◆ What to do ◆
Go through the data and copy every line in which "سازی" appears.

◆ Document understanding data ◆
___

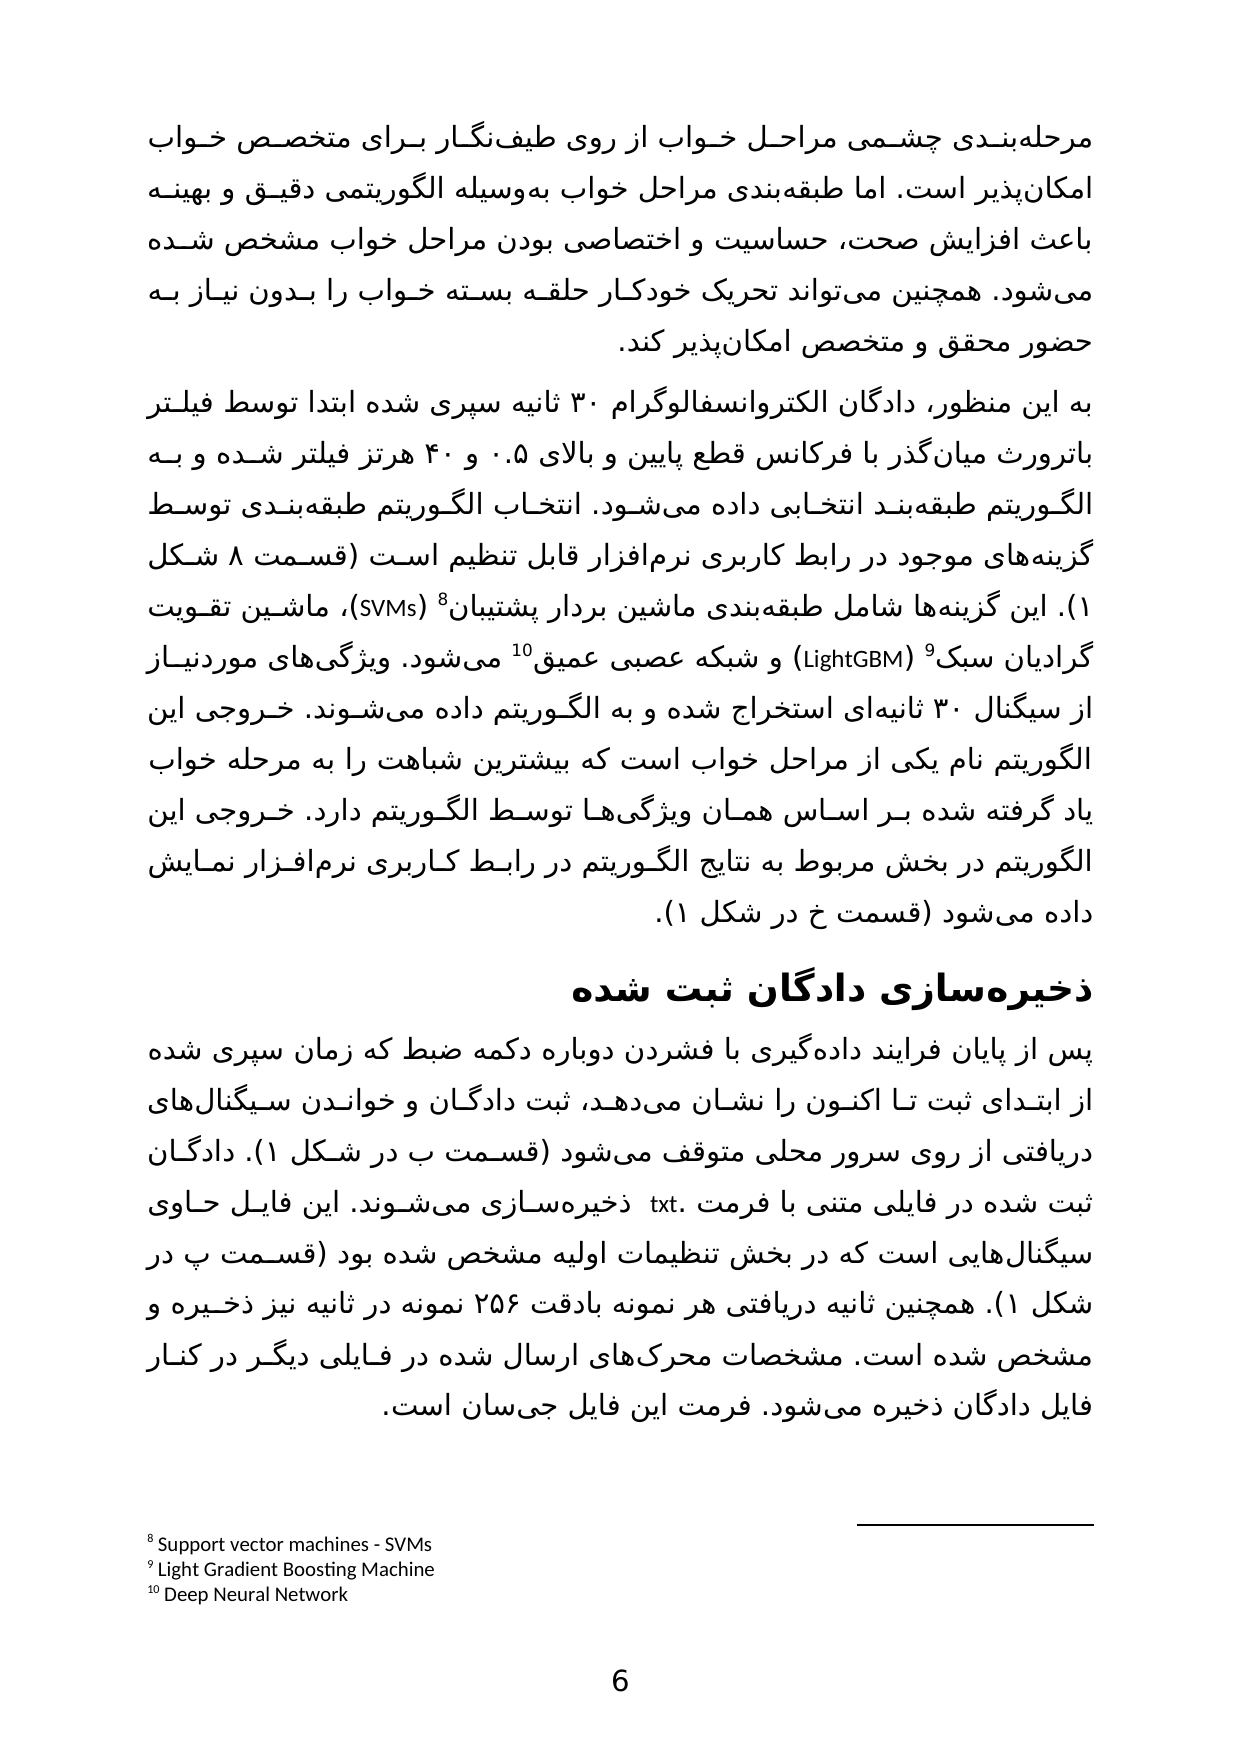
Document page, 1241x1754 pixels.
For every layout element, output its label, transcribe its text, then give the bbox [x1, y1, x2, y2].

text پس از پایان فرایند داده‌گیری با فشردن دوباره دکمه ضبط که زمان سپری شده از ابتدای ثبت تا اکنون را نشان می‌دهد، ثبت دادگان و خواندن سیگنال‌های دریافتی از روی سرور محلی متوقف می‌شود (قسمت ب در شکل ۱). دادگان ثبت شده در فایلی متنی با فرمت .txt ذخیره‌سازی می‌شوند. این فایل حاوی سیگنال‌هایی است که در بخش تنظیمات اولیه مشخص شده بود (قسمت پ در شکل ۱). همچنین ثانیه دریافتی هر نمونه بادقت ۲۵۶ نمونه در ثانیه نیز ذخیره و مشخص شده است. مشخصات محرک‌های ارسال شده در فایلی دیگر در کنار فایل دادگان ذخیره می‌شود. فرمت این فایل جی‌سان است. [147, 1032, 1093, 1423]
subtitle ذخیره‌سازی دادگان ثبت شده [147, 967, 1093, 1010]
text مرحله‌بندی چشمی مراحل خواب از روی طیف‌نگار برای متخصص خواب امکان‌پذیر است. اما طبقه‌بندی مراحل خواب به‌وسیله الگوریتمی دقیق و بهینه باعث افزایش صحت، حساسیت و اختصاصی بودن مراحل خواب مشخص شده می‌شود. همچنین می‌تواند تحریک خودکار حلقه بسته خواب را بدون نیاز به حضور محقق و متخصص امکان‌پذیر کند. [147, 121, 1093, 358]
text به این منظور، دادگان الکتروانسفالوگرام ۳۰ ثانیه سپری شده ابتدا توسط فیلتر باترورث میان‌گذر با فرکانس قطع پایین و بالای ۰.۵ و ۴۰ هرتز فیلتر شده و به الگوریتم طبقه‌بند انتخابی داده می‌شود. انتخاب الگوریتم طبقه‌بندی توسط گزینه‌های موجود در رابط کاربری نرم‌افزار قابل تنظیم است (قسمت ۸ شکل ۱). این گزینه‌ها شامل طبقه‌بندی ماشین بردار پشتیبان (SVMs)، ماشین تقویت گرادیان سبک (LightGBM) و شبکه عصبی عمیق می‌شود. ویژگی‌های موردنیاز از سیگنال ۳۰ ثانیه‌ای استخراج شده و به الگوریتم داده می‌شوند. خروجی این الگوریتم نام یکی از مراحل خواب است که بیشترین شباهت را به مرحله خواب یاد گرفته شده بر اساس همان ویژگی‌ها توسط الگوریتم دارد. خروجی این الگوریتم در بخش مربوط به نتایج الگوریتم در رابط کاربری نرم‌افزار نمایش داده می‌شود (قسمت خ در شکل ۱). [147, 386, 1093, 929]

___

◆ Output for this task ◆
text پس از پایان فرایند داده‌گیری با فشردن دوباره دکمه ضبط که زمان سپری شده از ابتدای ثبت تا اکنون را نشان می‌دهد، ثبت دادگان و خواندن سیگنال‌های دریافتی از روی سرور محلی متوقف می‌شود (قسمت ب در شکل ۱). دادگان ثبت شده در فایلی متنی با فرمت .txt ذخیره‌سازی می‌شوند. این فایل حاوی سیگنال‌هایی است که در بخش تنظیمات اولیه مشخص شده بود (قسمت پ در شکل ۱). همچنین ثانیه دریافتی هر نمونه بادقت ۲۵۶ نمونه در ثانیه نیز ذخیره و مشخص شده است. مشخصات محرک‌های ارسال شده در فایلی دیگر در کنار فایل دادگان ذخیره می‌شود. فرمت این فایل جی‌سان است. [147, 1032, 1093, 1423]
subtitle ذخیره‌سازی دادگان ثبت شده [147, 967, 1093, 1010]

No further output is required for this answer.